I really like the idea of freeing of the benefits offices but something inside me whispers that it would just be much more efficient, fairer, and without perverse incentives if we simply brought in a Citizens Income which was higher for the lower paid and lower for the rich (actually swallowed up in their tax bill) and scrapped many benefits all together.

What say you?



P.S. Read Dillow's take on Purnell's reforms

2 comments:

Steph Ashley said...

I love the Citizen's Income idea, I only heard of it quite recently and it seems to be a lot fairer to many groups - some of the people most in need of benefits are the very people who have difficulty understanding how to claim them. A guaranteed minimum income would take away that difficulty and leave benefits with an almost 100% takeup (like child benefit which as far as I know is the only benefit not to be bafflingly tested by means and circumstance).

I hate the idea of time limited benefits and 'workfare' with a passion, partly because some people find themselves in circumstances where they cannot work for very real reasons (addiction, for example) even though they would prefer to support themselves, and partly because it is so open to corruption by business - I posted something about it last week, and I pointed to an article which details what happens under workfare in New York, where entry level employment pretty much no longer exists because low positions are given to workfare applicants who don't have to be paid the minimum wage or be given the same rights as fully fledged employees. And it *would* happen here: businesses here already take advantage of financial incentives offered for the first six months of employing someone under New Deal and then dismiss the new employee only to hire another New Deal person in their place a few weeks later. There are always loopholes and always canny business owners looking for them.

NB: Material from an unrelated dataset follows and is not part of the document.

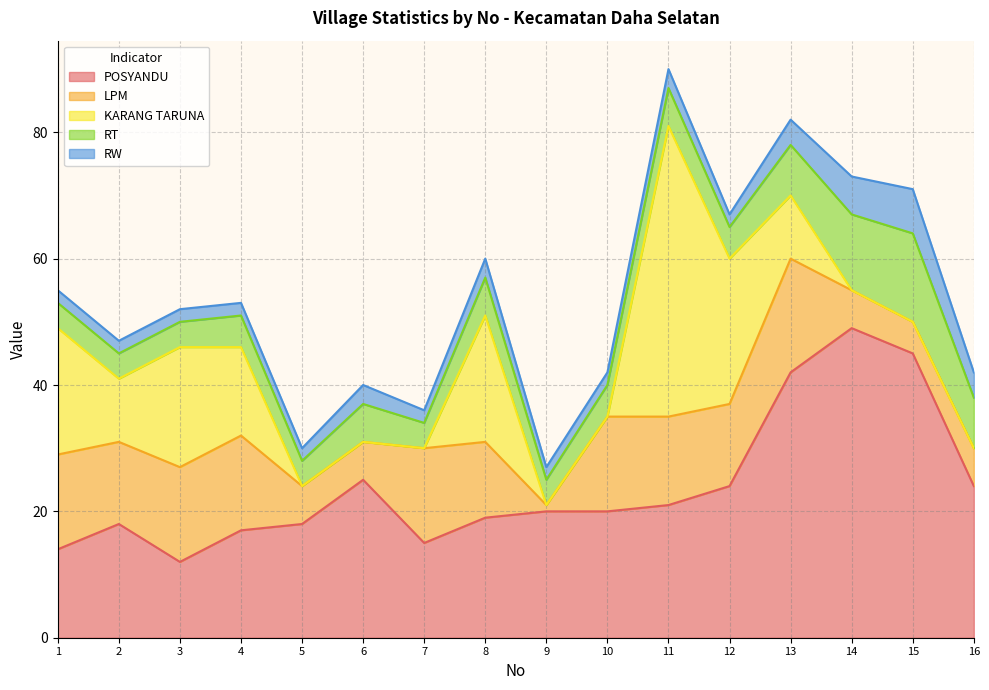

What is the sum of all RW values?

48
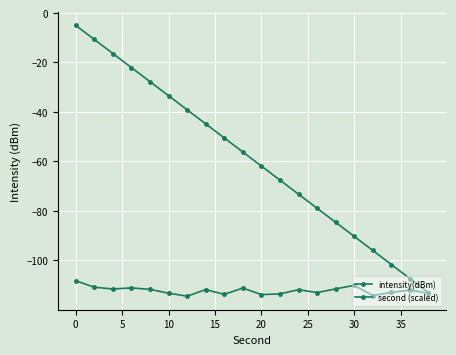

How many lines are shown in the chart?

2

I think the second proposal is interesting, and though I don't like to nitpick, I have to say - £100k? - how out of touch with reality are you to have come up with that figure? I can tell you that when both my partner and I were unemployed we had a maximum of £64pw in housing benefit (and that only because we have a child) and £168 per fortnight in jobseekers' allowance. By my calculations that makes just under £8k for a year, for both of us. I understand what you're saying about needing to cost such a strategy long before implementing it even on a trial basis in one area, mind, and you're right.

James Schneider said...

I agree with you (myself) that a Citizen's Income is a wonderful idea, at a stroke removing vast bureaucracies and allowing people to control their own lives in a far great manner.

The 100k figure is not absurd. I was not suggesting that a welfare claimant will get 100k paid to them to get them into work. Not in the slightest. I've read (I believe somewhere in Chris Dillow's book) that the amount of people shifted into long term employment because of working families tax credits cost, on average, 150k. One family, evidently, does not cost that but not every case will be successful. Therefore the cost is multiplied.

On the idea of time limits. Evidently with a citizen's income most benefits would disappear and therefore the issue would not matter. In the mean time, there is an important question of dependency culture. If someone is capable of work, the State helps that person to find a job. Time limited benefits are almost certainly a good tool for this. However, this does not suggest that somebody who is incapable of work is going to have their benefits removed. Not even the reactionary wing of the Tories are that unpleasant.